It's no secret that #E32017 was, well, an eensy bit disappointing. That isn't to say the reveals and announcements including the Xbox One X, Metroid Prime 4, Beyond Good and Evil 2 and Life is Strange: Before the Storm weren't fantastic. With all that processing power, jaw-dropping textures, an open season for open worlds, flashing lights and smiles, it could be argued that the games on offer are lackluster in comparison to the tech propping them up. The Last of Us 2 was notably absent from Sony's conference - moreover, a The Elder Scrolls V: Skyrim for Nintendo Switch announcement didn't cause even the most die-hard RPG fans to bat an eyelid. And as always, there was a big focus on multiplayer games over singleplayer escapades, which divides gamer opinions into those who want to share their experience with friends, and those who prefer a more introspective time.
But what if you could turn the clocks back, to the games you sank hours and hours into, even though the graphics weren't amazing and you might have rage-quit a few times? Of course, not in Mom and Dad's earshot though, in case they took the game back to the store.
Lo and behold, the YouTube channel Penney Pixels is creating snapshots of those slightly broken games you loved to soldier through, with a modern pop-culture twist.
Penney Pixels' rendition of the Academy Award-winning film #Gravity will bring a tear to your eye... because actually playing this game would be horribly difficult. The game throws you in with next to no instruction and space debris approaching at high velocities. The space debris is the most accurate feature, as the rest of the game bears very little resemblance to the source material - perhaps this one came in a cereal box created by a marketing team that hadn't been invited to the premiere. My favorite part is when the player character still requires an oxygen meter, despite being back on Earth, while kickboxing snakes.

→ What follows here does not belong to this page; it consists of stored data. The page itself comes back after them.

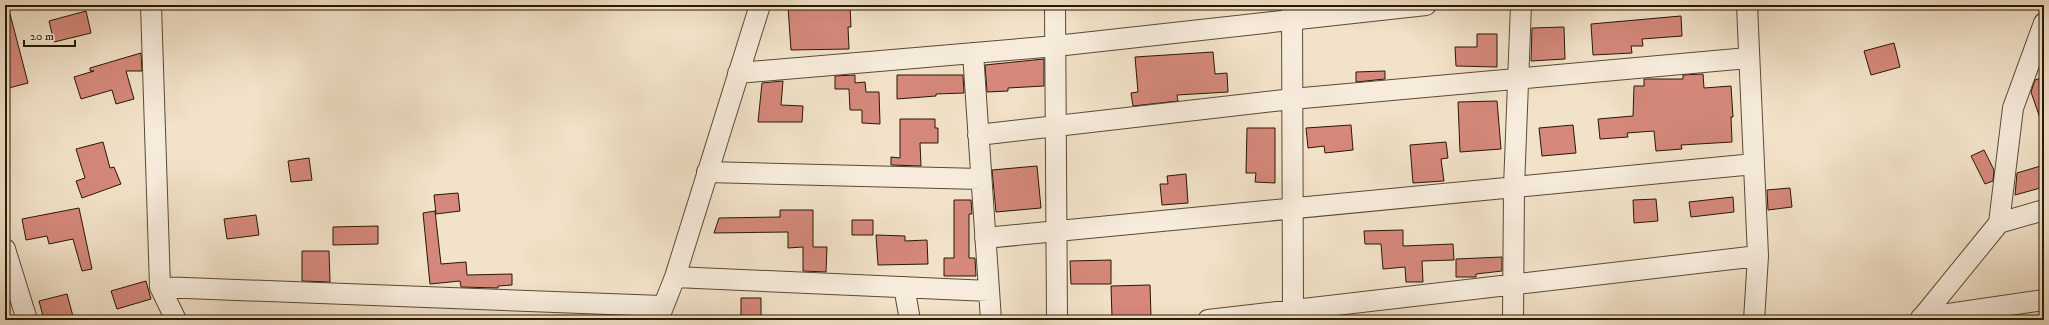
<svg xmlns="http://www.w3.org/2000/svg" width="2049" height="325" viewBox="0 0 2049 325" font-family="'IM FELL DW Pica',serif">
	<style>
		.building { fill: #d5887b; stroke: #281802 }
		.lines { fill: none; stroke-linecap: round; stroke-linejoin: round }
		.minor-casing { stroke: #5a4a34; stroke-width: 22 }
		.minor { stroke: #f7ecdc; stroke-width: 20 }
	</style>
	<rect width="100%" height="100%" fill="#f2e2c9"/>
	<filter id="stains"><feTurbulence type="fractalNoise" baseFrequency=".005" numOctaves="4"/><feColorMatrix values="0 0 0 0 .2 0 0 0 0 .09 0 0 0 0 .02 0 0 0 .5 -.17"/></filter>
	<radialGradient id="worn" r=".72"><stop offset=".6" stop-color="#630" stop-opacity="0"/><stop offset="1" stop-color="#630" stop-opacity=".3"/></radialGradient>
	<path class="building" d="M850,5L851,27H848L849,49L791,50L788,7Z
		M86,11L91,33L54,42L49,21Z
		M5,14H10L28,83L5,89Z
		M1681,16L1682,36L1642,39L1643,46H1631L1632,53L1593,55L1591,24Z
		M1564,27L1565,59L1531,61L1532,28Z
		M1477,34H1497V67L1456,66L1455,47H1477Z
		M1894,43L1900,67L1871,75L1864,51Z
		M1213,52L1215,74L1227,73L1228,92L1177,95L1178,101L1133,106L1131,93L1138,92L1135,57Z
		M141,53L142,71H126L134,99L116,104L112,90L81,99L74,77L94,71H90V68Z
		M1044,59V86L1008,88V91L987,92L985,65Z
		M1385,71V79L1356,82V72Z
		M1703,74L1704,88L1731,86L1733,117H1731L1732,142L1681,145L1682,149L1656,151L1654,131L1627,133L1628,137L1600,139L1598,119L1633,116L1634,86H1644V79H1683V75Z
		M855,75V83L865,82L866,92H879L880,124L862,123V110H850L849,89H835V76Z
		M897,75H963L964,93L936,94V96L897,99Z
		M2044,77V121H2041L2031,92L2035,80Z
		M783,81L781,105L803,106L802,122H758L762,83Z
		M1497,101L1501,149L1460,152L1458,102Z
		M900,119H935V128H938V143H920L921,166L891,165V157L900,158Z
		M1351,125L1353,150L1325,153L1324,146L1308,148L1306,128Z
		M1573,125L1576,153L1542,156L1539,128Z
		M1247,128H1275V183L1255,182L1256,173H1246Z
		M103,142L110,168L114,167L121,184L82,198L76,181L85,178L76,149Z
		M1446,142L1448,158L1441,159L1444,181L1413,183L1410,145Z
		M1984,150L1994,170L1993,181L1985,184L1971,156Z
		M309,158L312,180L291,182L288,161Z
		M2044,165V187L2015,195L2017,173Z
		M1037,166L1041,208L996,212L992,170Z
		M1186,174L1188,203L1162,205L1160,184H1168L1167,176Z
		M1790,188L1792,207L1768,210L1767,190Z
		M458,193L460,211L436,214L434,195Z
		M1733,197L1734,212L1691,217L1689,202Z
		M1656,199L1658,221L1634,223L1633,200Z
		M954,200H971L972,214H969V258H975L976,276H944V258H954Z
		M79,208L92,269L82,271L73,239L49,244L47,236L26,240L22,219Z
		M780,210H813V247H827L826,272L803,271V247L788,248V232L714,233L719,218L780,217Z
		M435,211L441,264L466,262L467,275L512,274V285L498,286V288L461,287L460,281L430,284L423,213Z
		M256,215L259,235L227,239L224,219Z
		M852,220H873V235H852Z
		M378,226V244L333,245V227Z
		M1403,230V246L1453,244L1454,260L1422,261L1423,282H1406L1405,267L1383,269L1381,244H1365L1364,231Z
		M876,235L905,236V241L927,240L928,264L878,265Z
		M302,251H329L330,282L302,281Z
		M1502,257V271L1476,274V277H1456V259Z
		M1111,260V284H1071L1070,261Z
		M146,281L151,299L117,309L111,291Z
		M1150,285L1151,317H1112L1111,286Z
		M67,294L74,320H44L39,301Z
		M741,298H761V316H741Z"/>
	<g class="lines">
		<defs>
			<path id="minor" d="M151,5L160,287L176,320
				M1055,5L1057,320
				M1292,5L1293,310
				M1747,5L1758,256L1754,320
				M973,53L991,320
				M738,73L1056,46L1426,5
				M978,135L1292,99L1748,58
				M707,172L981,179
				M1999,223L2044,210
				M985,238L1754,164
				M5,249L27,320
				M675,277L989,291
				M160,287L662,306
				M904,287L910,320
				M1921,318L2044,300
				M658,320L675,277L760,5
				M1208,320L1758,256
				M1513,320L1514,187L1521,5
				M1920,320L1999,223L2013,108L2044,23"/>
		</defs>
		<use href="#minor" class="minor-casing"/>
		<use href="#minor" class="minor"/>
	</g>
	<rect width="2049" height="325" fill="none" stroke="#f2e2c9" stroke-width="20"/>
	<rect x="6" y="6" width="2037" height="313" fill="none" stroke="#281802" stroke-width="2"/>
	<rect x="10" y="10" width="2029" height="305" fill="none" stroke="#281802"/>
	<path d="M24 40v6h51v-6" fill="none" stroke="#281802" stroke-width="2"/>
	<text x="30" y="40" font-size="12" fill="#281802" stroke="#f7ecdc" stroke-width="3" paint-order="stroke">20 m</text>
	<rect width="100%" height="100%" filter="url(#stains)"/>
	<rect width="100%" height="100%" fill="url(#worn)"/>
</svg>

#StrangerThings riffs off of old console games that required many different disks for just one playthrough - digital downloads have never felt more like a blessing. The theme sounds excellent and even more authentically '80s, and copies the title sequence very satisfyingly as the screen bends at the edges.
Playing as Joyce Byers attempting to contact Will who is trapped in the Upside Down, the mock-up is witty, self-aware and clearly the result of admirable dedication to construct a great homage to both the decade and the characters. Penney Pixels sentences the highly popular Netflix series to become needlessly in-depth and complicated, just like the best point-and-click adventures are... right?!
Scarif was a gorgeous planet, and frankly, it was a shame that the epic Rebel and Imperial battle had to occur on its white sandy shorelines, eventually exploding the whole shebang. (If you do miss it terribly, don't worry! It was filmed in the Maldives, so if you're at a loss as to where to take your vacation this summer...)
Thankfully, Rogue One: Scarif Beach Resort is the building sim that showcases the planet's potential to be the hottest destination in a galaxy far far away. A cluster of #StarWars references and in-jokes await the player as they are berated by a savvy Twi'lek investor accompanied by jaunty chiptune music. Even though we know how it will all end, it's my favorite of the bunch.
The mind behind Penney Pixels, Penney Design, is an accomplished freelance graphic designer in the UK. You can find their portfolio here, where they also apply the kitschy-retro aesthetic to contemporary classics like Batman: The Dark Knight and Lost to name examples. Their main project at the moment appears to be designing spiffy album covers for '60s and '70s artists, though fingers crossed that inspiration strikes for another fictional bad game rendition. They really can do everything.